Measuring and Characterizing Generalization in Deep Reinforcement Learning
Witty, Sam, Lee, Jun Ki, Tosch, Emma, Atrey, Akanksha, Littman, Michael, Jensen, David
Deep reinforcement-learning methods have achieved remarkable performance on challenging control tasks. Observations of the resulting behavior give the impression that the agent has constructed a generalized representation that supports insightful action decisions. We re-examine what is meant by generalization in RL, and propose several definitions based on an agent's performance in on-policy, off-policy, and unreachable states. We propose a set of practical methods for evaluating agents with these definitions of generalization. We demonstrate these techniques on a common benchmark task for deep RL, and we show that the learned networks make poor decisions for states that differ only slightly from on-policy states, even though those states are not selected adversarially. Taken together, these results call into question the extent to which deep Q-networks learn generalized representations, and suggest that more experimentation and analysis is necessary before claims of representation learning can be supported.
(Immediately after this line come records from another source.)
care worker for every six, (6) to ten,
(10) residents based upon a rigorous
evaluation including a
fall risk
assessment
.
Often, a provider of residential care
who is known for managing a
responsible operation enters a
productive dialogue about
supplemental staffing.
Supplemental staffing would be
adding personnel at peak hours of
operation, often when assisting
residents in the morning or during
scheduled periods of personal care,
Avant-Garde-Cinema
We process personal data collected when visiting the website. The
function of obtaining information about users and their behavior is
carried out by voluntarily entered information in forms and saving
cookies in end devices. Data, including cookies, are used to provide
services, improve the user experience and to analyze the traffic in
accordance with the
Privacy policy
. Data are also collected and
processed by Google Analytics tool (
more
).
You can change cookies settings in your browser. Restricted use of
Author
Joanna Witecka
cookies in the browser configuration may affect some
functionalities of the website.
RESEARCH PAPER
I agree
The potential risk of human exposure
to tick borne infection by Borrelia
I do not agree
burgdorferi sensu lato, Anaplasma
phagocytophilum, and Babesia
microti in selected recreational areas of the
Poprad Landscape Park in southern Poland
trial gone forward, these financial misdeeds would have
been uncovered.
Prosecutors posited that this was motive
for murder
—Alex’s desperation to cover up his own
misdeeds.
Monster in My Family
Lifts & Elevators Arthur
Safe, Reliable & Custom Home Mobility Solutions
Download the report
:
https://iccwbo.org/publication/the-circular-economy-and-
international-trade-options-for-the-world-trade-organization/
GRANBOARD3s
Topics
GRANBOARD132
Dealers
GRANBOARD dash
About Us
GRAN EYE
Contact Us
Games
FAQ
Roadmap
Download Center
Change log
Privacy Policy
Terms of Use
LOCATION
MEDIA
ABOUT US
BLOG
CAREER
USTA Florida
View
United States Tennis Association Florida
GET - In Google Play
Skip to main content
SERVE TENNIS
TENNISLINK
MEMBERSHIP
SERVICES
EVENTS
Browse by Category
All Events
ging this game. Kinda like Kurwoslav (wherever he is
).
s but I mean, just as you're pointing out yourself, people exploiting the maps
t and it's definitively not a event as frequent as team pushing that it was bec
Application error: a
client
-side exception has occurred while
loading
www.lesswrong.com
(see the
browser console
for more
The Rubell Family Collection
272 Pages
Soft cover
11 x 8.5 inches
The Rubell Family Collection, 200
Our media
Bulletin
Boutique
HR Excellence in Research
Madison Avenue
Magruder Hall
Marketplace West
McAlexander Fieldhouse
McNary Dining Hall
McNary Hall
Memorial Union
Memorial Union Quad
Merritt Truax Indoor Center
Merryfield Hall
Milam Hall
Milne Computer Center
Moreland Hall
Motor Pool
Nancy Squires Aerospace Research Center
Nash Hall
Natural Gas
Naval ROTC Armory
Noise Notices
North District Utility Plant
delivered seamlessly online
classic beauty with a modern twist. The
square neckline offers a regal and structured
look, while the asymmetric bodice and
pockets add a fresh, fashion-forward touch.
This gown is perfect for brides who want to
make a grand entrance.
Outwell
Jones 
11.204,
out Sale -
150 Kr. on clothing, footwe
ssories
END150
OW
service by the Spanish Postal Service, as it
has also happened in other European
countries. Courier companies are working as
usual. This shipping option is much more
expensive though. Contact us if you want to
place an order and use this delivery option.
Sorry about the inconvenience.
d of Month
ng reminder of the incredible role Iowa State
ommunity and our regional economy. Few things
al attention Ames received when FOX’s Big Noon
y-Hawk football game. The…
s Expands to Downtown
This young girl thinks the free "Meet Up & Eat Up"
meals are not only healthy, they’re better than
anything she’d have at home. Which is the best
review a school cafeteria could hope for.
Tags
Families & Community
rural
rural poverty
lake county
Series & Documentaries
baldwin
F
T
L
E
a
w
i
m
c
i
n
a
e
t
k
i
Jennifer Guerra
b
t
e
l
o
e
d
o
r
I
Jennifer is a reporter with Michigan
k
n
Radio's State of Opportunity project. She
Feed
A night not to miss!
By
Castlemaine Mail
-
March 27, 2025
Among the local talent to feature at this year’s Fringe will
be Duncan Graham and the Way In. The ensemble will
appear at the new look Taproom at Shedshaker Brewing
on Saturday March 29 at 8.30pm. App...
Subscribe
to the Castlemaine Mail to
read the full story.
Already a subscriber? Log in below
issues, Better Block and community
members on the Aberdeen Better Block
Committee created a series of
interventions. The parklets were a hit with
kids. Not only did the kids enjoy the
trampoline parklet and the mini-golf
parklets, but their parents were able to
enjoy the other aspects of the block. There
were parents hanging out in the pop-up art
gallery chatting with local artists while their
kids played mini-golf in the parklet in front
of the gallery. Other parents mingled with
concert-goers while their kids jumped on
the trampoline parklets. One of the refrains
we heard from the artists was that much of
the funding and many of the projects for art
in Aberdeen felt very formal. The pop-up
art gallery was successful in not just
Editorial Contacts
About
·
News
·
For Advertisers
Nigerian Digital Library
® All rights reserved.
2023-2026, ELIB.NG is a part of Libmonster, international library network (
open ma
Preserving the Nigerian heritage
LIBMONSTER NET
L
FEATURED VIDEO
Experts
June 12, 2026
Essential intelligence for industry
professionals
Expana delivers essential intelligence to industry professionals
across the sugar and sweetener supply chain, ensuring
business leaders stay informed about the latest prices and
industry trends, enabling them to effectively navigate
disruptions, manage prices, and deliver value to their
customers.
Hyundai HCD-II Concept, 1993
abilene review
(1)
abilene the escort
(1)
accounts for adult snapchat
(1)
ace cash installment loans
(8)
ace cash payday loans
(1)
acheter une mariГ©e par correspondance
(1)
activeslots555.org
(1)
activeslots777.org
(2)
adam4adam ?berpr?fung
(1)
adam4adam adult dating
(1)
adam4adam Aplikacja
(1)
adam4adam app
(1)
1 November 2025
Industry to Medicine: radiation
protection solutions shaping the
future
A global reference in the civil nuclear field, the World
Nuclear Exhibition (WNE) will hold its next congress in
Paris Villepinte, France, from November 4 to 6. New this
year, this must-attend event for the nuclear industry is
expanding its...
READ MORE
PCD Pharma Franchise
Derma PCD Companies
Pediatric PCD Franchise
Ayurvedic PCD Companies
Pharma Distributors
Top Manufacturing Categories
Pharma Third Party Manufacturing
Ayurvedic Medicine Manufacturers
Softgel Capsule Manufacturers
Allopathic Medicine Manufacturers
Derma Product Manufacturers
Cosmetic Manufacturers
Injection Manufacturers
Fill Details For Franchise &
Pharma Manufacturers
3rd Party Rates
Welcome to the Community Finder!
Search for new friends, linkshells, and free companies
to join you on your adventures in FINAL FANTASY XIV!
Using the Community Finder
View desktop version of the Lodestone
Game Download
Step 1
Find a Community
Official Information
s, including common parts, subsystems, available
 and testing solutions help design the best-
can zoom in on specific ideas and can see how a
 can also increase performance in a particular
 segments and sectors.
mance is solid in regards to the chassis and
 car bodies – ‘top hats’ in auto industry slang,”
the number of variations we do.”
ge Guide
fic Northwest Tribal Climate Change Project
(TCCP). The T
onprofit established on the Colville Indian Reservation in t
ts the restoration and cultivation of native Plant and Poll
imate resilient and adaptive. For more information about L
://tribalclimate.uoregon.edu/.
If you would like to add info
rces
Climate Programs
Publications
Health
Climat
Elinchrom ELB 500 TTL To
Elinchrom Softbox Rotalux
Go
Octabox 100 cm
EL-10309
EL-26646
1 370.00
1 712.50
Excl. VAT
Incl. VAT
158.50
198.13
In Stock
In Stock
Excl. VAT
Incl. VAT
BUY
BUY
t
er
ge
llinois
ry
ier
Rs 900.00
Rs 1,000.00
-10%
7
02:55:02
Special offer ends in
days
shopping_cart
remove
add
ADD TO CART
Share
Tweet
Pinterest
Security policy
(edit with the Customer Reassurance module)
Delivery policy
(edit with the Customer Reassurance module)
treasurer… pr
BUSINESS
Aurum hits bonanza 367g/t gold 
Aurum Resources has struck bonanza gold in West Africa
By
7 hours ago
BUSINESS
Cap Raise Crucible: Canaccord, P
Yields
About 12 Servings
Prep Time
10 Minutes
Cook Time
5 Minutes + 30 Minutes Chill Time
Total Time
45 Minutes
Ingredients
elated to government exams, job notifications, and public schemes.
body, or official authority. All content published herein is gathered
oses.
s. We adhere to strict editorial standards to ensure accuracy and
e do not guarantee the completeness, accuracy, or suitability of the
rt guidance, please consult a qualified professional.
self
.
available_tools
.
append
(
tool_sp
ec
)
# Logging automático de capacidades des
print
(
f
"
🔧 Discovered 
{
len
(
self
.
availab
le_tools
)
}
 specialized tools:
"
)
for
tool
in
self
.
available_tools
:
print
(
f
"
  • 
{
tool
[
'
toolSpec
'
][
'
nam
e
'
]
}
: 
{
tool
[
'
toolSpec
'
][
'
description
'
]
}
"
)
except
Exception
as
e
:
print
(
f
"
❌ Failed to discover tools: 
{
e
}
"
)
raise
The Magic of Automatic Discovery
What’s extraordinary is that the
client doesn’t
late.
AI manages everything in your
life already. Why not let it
ToyBox: Better Atari Environments for Testing Reinforcement Learning Agents
Foley, John, Tosch, Emma, Clary, Kaleigh, Jensen, David
It is a widely accepted principle that software without tests has bugs. Testing reinforcement learning agents is especially difficult because of the stochastic nature of both agents and environments, the complexity of state-of-the-art models, and the sequential nature of their predictions. Recently, the Arcade Learning Environment (ALE) has become one of the most widely used benchmark suites for deep learning research, and state-of-the-art Reinforcement Learning (RL) agents have been shown to routinely equal or exceed human performance on many ALE tasks. Since ALE is based on emulation of original Atari games, the environment does not provide semantically meaningful representations of internal game state. This means that ALE has limited utility as an environment for supporting testing or model introspection. We propose TOYBOX, a collection of reimplementations of these games that solves this critical problem and enables robust testing of RL agents.